Nuro is conducting autonomous on-road testing as part of validation protocols developed through commercial deployments. The company's approach reflects how robotics firms are moving from controlled environments to open-world operation, a transition enabled by AI models that handle edge cases.

The AGV manufacturing market is expanding as foundation models reduce the engineering required for each deployment. Companies no longer need to program robots for every scenario—the models learn from data across installations.

Chinese manufacturers are accelerating adoption by lowering hardware costs. In Saudi Arabia, Chinese robots support logistics, smart manufacturing, healthcare, and smart city services. "They allow local companies and government entities to experiment, pilot, and scale automation solutions in months instead of years, which is exactly what Saudi Vision 2030 requires," said Mohammed Alsolami, a regional observer.

Alsolami added: "I believe Chinese robotics is playing a clear role in narrowing the technology gap globally."

Talent movement signals industry maturation. Engineers from OpenAI and Apple are joining robotics startups, bringing expertise in training large models and deploying AI products at scale. This migration follows investment patterns that favor physical AI over pure software plays.

The convergence of foundation models, falling hardware costs, and commercial validation is turning robotics into a platform technology.
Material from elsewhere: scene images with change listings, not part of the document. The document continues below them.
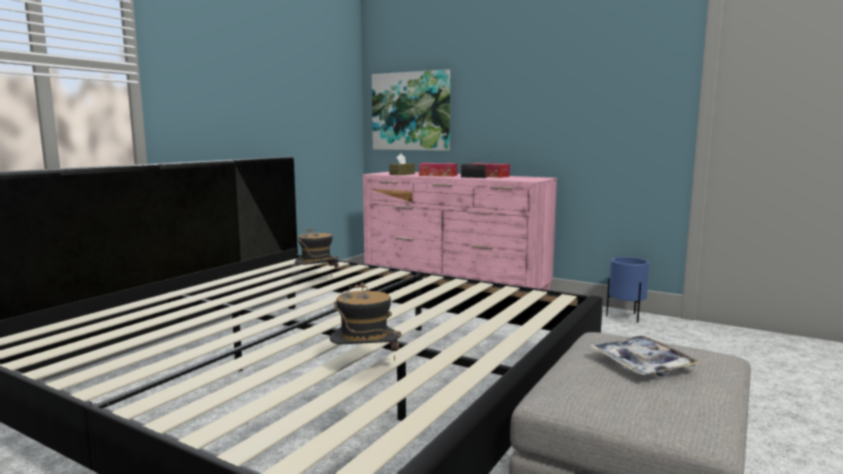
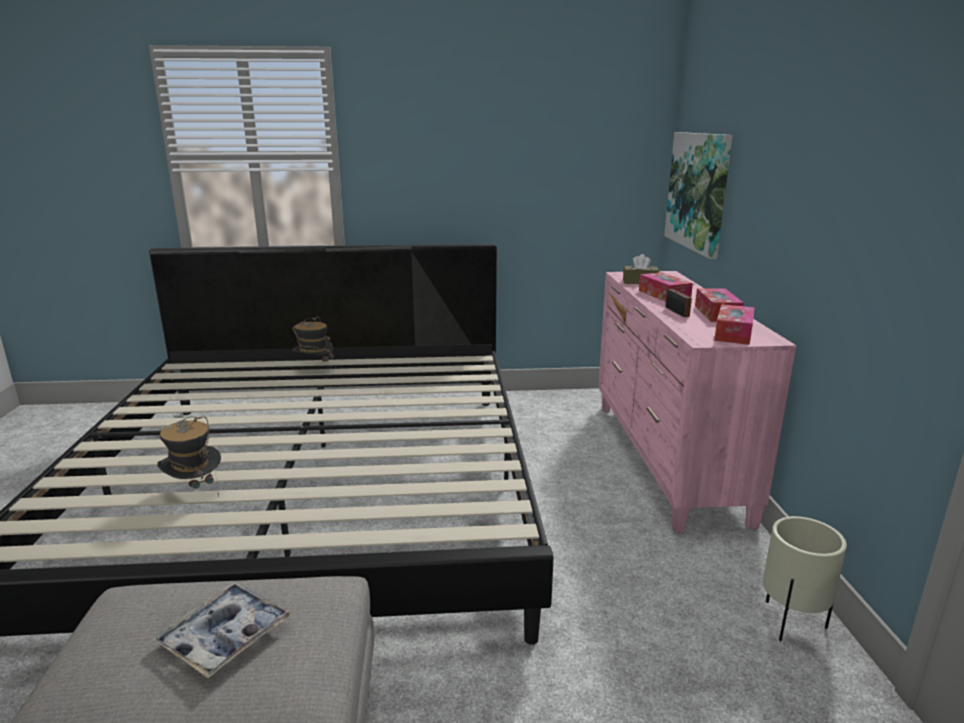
camera: 55 degrees right, 10 degrees up
(317, 281) = (414, 390): hat -> hat (314, 369)
(525, 178) = (733, 333): none -> tissue box
(626, 318) = (791, 624): blue planter -> beige planter

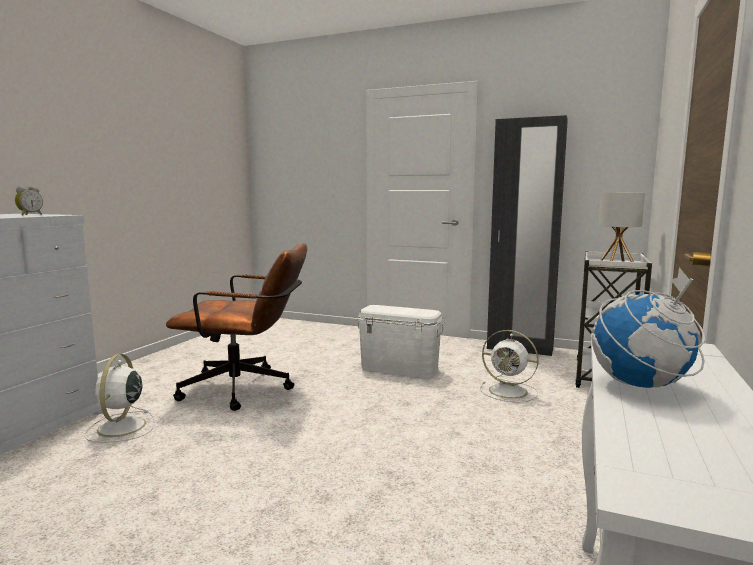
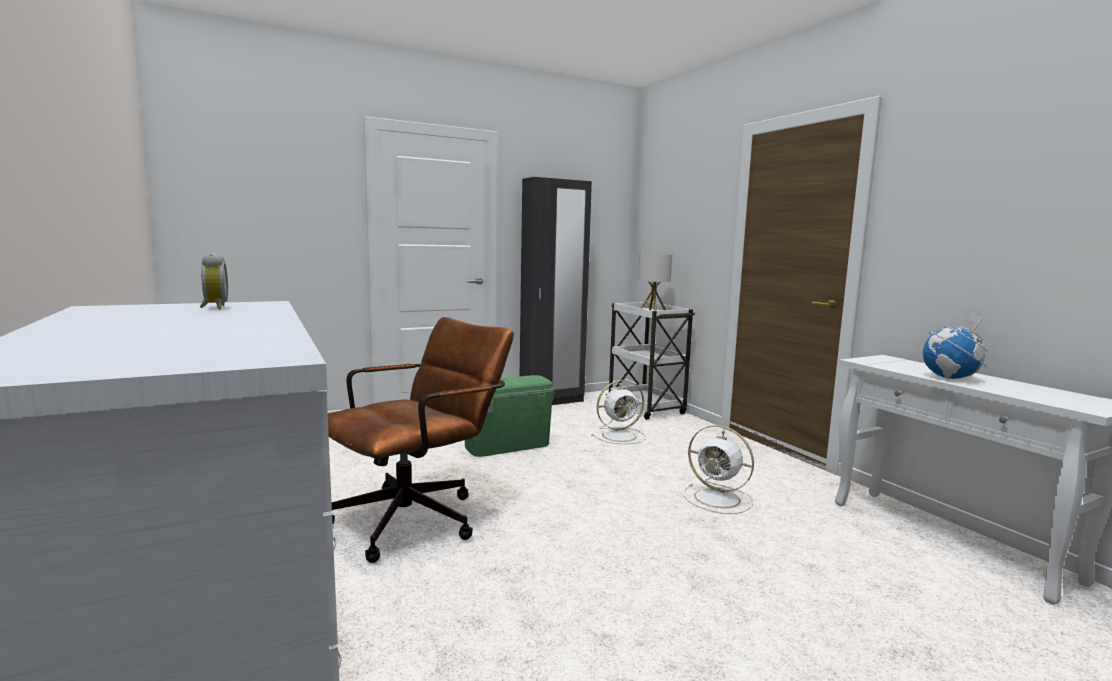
camera: 50 degrees left, 0 degrees up
(121, 428) = (387, 619): white fan -> white fan (719, 499)
(399, 368) = (507, 445): white storage box -> green storage box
Systems that once required months of custom development now adapt within weeks. Covariant and other logistics-focused companies are deploying similar capabilities across warehouses, while autonomous vehicle operators test in public environments.

The transformation spans industrial and consumer segments, with applications ranging from fulfillment centers to last-mile delivery. As models improve and hardware costs drop, robotics companies are targeting general-purpose systems rather than specialized machines.